The good news is that banking systems have held up in the pandemic, unlike in the GFC. The IMF’s Global Financial Stability report (October 2020) shows that banking systems are well placed to weather the shock of the pandemic. The IMF has estimated the impact of the crisis on a sample of 350 banks from 29 jurisdictions accounting for 73 per cent of the global banking assets. It turns out that capital will decline following the pandemic but remain comfortably above the regulatory minimums. This is in stark contrast to the multiple bank failures, including large bank failures, we saw in GFC.
Following the GFC, there was a push for more stringent capital requirements under Basel III norms. In addition to the 8 per cent capital required previously, banks are now required to hold 2.5 per cent as capital conservation buffer. Counter-cyclical capital requirements could be as high as 2.5 per cent and there is another 2.5 per cent for systemically important financial institutions. Many banks have chosen to be well above the new regulatory requirements of capital. Higher capital cushions have clearly made a big difference to banks’ ability to weather the present crisis.
There is another reason that the pandemic is likely to prove less lethal. There is a pronounced change in attitudes toward public debt among policy-makers in the advanced economies.
Illustration: Ajay Mohanty
The IMF’s latest WEO urges the advanced economies to spend their way out of trouble even though public debt in the advanced economies is poised to rise steeply. Carmen Reinhart had advocated austerity after the GFC, saying that high levels of public debt undermine economic performance. Now, as chief economist at the World Bank, she is all for greater public borrowing.
The IMF argues that greater borrowing makes sense given the steep fall in interest rates. But the fall in interest rates is not a recent phenomenon. Interest rates peaked in the US in 1981 and have been declining since. It is not the fall in interest rates alone that matters. What is material is that the difference between the growth rate, g, and the interest rate, r, has widened. This makes higher borrowings sustainable.

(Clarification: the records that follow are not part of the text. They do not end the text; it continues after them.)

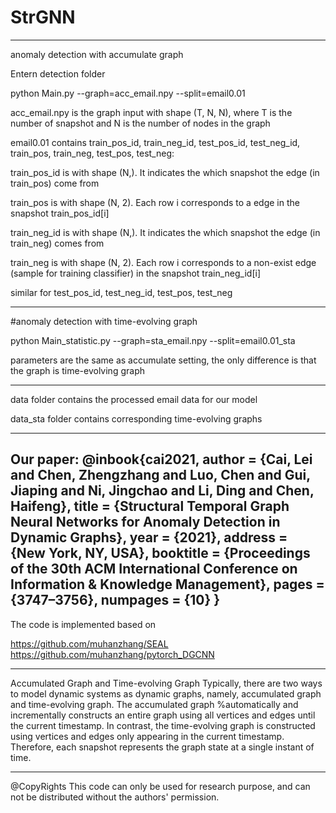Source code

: # StrGNN

---------------------------------------------------------------------------------------------------------------------------------

anomaly detection with accumulate graph

Entern detection folder

python Main.py --graph=acc_email.npy --split=email0.01

acc_email.npy is the graph input with shape (T, N, N), where T is the number of snapshot and N is the number of nodes in the graph

email0.01 contains train_pos_id, train_neg_id, test_pos_id, test_neg_id, train_pos, train_neg, test_pos, test_neg:

train_pos_id is with shape (N,). It indicates the which snapshot the edge (in train_pos) come from

train_pos is with shape (N, 2). Each row i corresponds to a edge in the snapshot train_pos_id[i]

train_neg_id is with shape (N,). It indicates the which snapshot the edge (in train_neg) comes from

train_neg is with shape (N, 2). Each row i corresponds to a non-exist edge (sample for training classifier) in the snapshot train_neg_id[i]

similar for test_pos_id, test_neg_id, test_pos, test_neg

---------------------------------------------------------------------------------------------------------------------------------

#anomaly detection with time-evolving graph

python Main_statistic.py --graph=sta_email.npy --split=email0.01_sta

parameters are the same as accumulate setting, the only difference is that the graph is time-evolving graph

---------------------------------------------------------------------------------------------------------------------------------

data folder contains the processed email data for our model 

data_sta folder contains corresponding time-evolving graphs

--------------------------------------------------------------------------------------------------------------------------------
Our paper:
@inbook{cai2021,
author = {Cai, Lei and Chen, Zhengzhang and Luo, Chen and Gui, Jiaping and Ni, Jingchao and Li, Ding and Chen, Haifeng},
title = {Structural Temporal Graph Neural Networks for Anomaly Detection in Dynamic Graphs},
year = {2021},
address = {New York, NY, USA},
booktitle = {Proceedings of the 30th ACM International Conference on Information & Knowledge Management},
pages = {3747–3756},
numpages = {10}
}
---------------------------------------------------------------------------------------------------------------------------------

The code is implemented based on 

https://github.com/muhanzhang/SEAL
https://github.com/muhanzhang/pytorch_DGCNN

--------------------------------------------------------------------------------------------------------------------------------
Accumulated Graph and Time-evolving Graph
Typically, there are two ways to model dynamic systems as dynamic graphs, namely, accumulated graph and time-evolving graph. 
The accumulated graph %automatically and incrementally constructs an entire graph using all vertices and edges until the current timestamp. 
In contrast, the time-evolving graph is constructed using vertices and edges only appearing in the current timestamp. 
Therefore, each snapshot represents the graph state at a single instant of time.

--------------------------------------------------------------------------------------------------------------------------------
@CopyRights
This code can only be used for research purpose, and can not be distributed without the authors' permission.


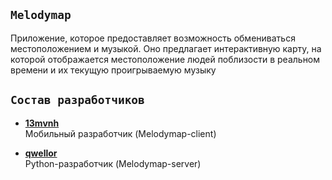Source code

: ## `Melodymap`
Приложение, которое предоставляет возможность обмениваться местоположением и музыкой. Оно предлагает интерактивную карту, на которой отображается местоположение людей поблизости в реальном времени и их текущую проигрываемую музыку

## `Состав разработчиков`

- [**13mvnh**](https://github.com/mvnh/)  
Мобильный разработчик (Melodymap-client)

- [**qwellor**](https://github.com/qw3ll)  
Python-разработчик (Melodymap-server)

After the GFC, there was a reluctance to act on this important structural change. Then, too, the advanced economies resorted to fiscal stimulus. However, the retreat from stimulus was under way by 2011, just three years after the GFC. The debt-to-GDP ratio in the advanced economies at the time was 105 per cent. Today, policy-makers have shed their timidity in respect of public borrowings. They are ready to spend more even though the ratio of public debt-to-GDP is poised to rise to 125 per cent by 2021! This will go a long way towards containing the impact of the pandemic.
We are, however, yet to see a formal repudiation of the other holy cow of economic policy in advanced economies, the 2 per cent target for inflation. In August 2020, the US Federal Reserve made a modest departure: It announced that it would look at an average inflation target of 2 per cent. This means the Fed will allow inflation to exceed 2 per cent for an unspecified period without raising interest rates.
Many economists have been urging that the Fed target an inflation rate of 4 per cent as that gives greater scope for cutting the nominal interest rate. Assuming a 2 per cent real interest rate and an inflation target of 2 per cent, the nominal interest can only be 4 per cent. With an inflation rate of 4 per cent, the nominal interest rate can go up to 6 per cent, so the scope for cutting rates is greater. However, the Fed is unwilling to ditch the 2 per cent inflation target.
Proponents of Modern Monetary Theory (MMT) have long urged that the only real restriction on public borrowing and spending is the inflation rate. With inflation rates staying low for several years, policy-makers have shown themselves willing to adopt the MMT prescription on borrowings. Perhaps it will take another crisis for them to give themselves greater flexibility on monetary policy as well.